Brano estratto »
========================================

1258_SQUILLI AL TRAMONTO (Bugles in the afternoon). Stati Uniti, 1952; Regia di Roy Rowland.
Gli anni Cinquanta rappresentano per il western una
vera età dell’oro: questo era dovuto sia ai tanti capolavori che nobilitarono
il genere in quel periodo, sia al significato che lo stesso genere assunse.
L’onda potente della Golden Age western ebbe un effetto benefico un po’ su
tutto il genere, tanto che opere come Squilli al tramonto di Roy
Rowland, che per meriti propri potrebbe anche passare inosservata, riesce a
fare una discreta figura. Merito della fotografia calda di Wilfrid M. Cline o
della musica di Dimitri Tiomkin, e forse anche della regia discreta di Roy
Roland, o magari più in generale della Produzione, fatto sta che, come
confezione formale, Squilli al tramonto può essere considerato, se non un vero classico, almeno un
B-Movie di lusso. Tra gli interpreti, i caratteristi Forrest Tucker, Barton
McLane, James Millican, tra gli altri, garantiscono un valido supporto
recitativo; Sheb Wooley è chiamato ad una sorta di cameo per impersonare
nientemeno che il Generale Custer mentre è altresì interessante la presenza nel
cast dell’attore nativo John War Eagle nel ruolo di Red Owl, il capo indiano.

========================================

Dati estratti »
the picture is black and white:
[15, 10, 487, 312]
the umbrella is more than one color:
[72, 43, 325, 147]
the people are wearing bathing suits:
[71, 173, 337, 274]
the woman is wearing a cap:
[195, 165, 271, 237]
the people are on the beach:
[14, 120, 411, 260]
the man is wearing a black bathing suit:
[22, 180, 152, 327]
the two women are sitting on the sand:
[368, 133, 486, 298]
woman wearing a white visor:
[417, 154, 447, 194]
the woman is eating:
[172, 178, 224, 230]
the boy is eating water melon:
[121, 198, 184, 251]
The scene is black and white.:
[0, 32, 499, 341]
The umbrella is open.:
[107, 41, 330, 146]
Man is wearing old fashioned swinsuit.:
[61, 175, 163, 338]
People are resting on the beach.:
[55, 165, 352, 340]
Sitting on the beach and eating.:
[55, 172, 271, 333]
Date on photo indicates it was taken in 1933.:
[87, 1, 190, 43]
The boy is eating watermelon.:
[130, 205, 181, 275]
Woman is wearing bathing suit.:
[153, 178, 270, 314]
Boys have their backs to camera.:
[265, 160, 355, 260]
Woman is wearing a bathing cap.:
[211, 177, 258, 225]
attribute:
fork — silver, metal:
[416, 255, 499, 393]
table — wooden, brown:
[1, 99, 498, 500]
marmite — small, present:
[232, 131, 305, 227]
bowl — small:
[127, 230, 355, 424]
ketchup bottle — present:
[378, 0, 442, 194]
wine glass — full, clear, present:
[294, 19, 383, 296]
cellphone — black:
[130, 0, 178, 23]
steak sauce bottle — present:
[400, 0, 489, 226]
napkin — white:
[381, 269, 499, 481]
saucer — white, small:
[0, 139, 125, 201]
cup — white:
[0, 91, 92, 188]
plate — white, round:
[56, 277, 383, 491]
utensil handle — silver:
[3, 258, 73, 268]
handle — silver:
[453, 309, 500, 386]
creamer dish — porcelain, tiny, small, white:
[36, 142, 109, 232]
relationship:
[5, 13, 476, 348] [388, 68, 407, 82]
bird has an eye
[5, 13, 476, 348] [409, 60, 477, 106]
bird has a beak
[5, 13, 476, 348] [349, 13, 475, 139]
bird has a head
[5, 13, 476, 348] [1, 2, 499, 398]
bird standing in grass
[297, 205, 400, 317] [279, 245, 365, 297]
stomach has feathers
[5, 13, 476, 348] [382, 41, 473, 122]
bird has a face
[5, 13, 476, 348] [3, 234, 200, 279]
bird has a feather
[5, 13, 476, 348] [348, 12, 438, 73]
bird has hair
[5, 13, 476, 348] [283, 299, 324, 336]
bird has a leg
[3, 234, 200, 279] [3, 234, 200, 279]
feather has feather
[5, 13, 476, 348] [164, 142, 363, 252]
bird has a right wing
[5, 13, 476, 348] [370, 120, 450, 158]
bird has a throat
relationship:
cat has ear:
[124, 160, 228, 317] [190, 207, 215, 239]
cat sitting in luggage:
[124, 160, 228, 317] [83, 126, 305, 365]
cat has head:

========================================

Istruzioni esercizio »
Rispondi in breve, basandoti sul brano su Squilli al tramonto.
(a) Chi ha curato la fotografia del film?
(b) Quale personaggio impersona Sheb Wooley?
(c) Quale attore interpreta Red Owl, il capo indiano?

Spazio risposta »
(a) Wilfrid M. Cline.
(b) Il Generale Custer.
(c) John War Eagle.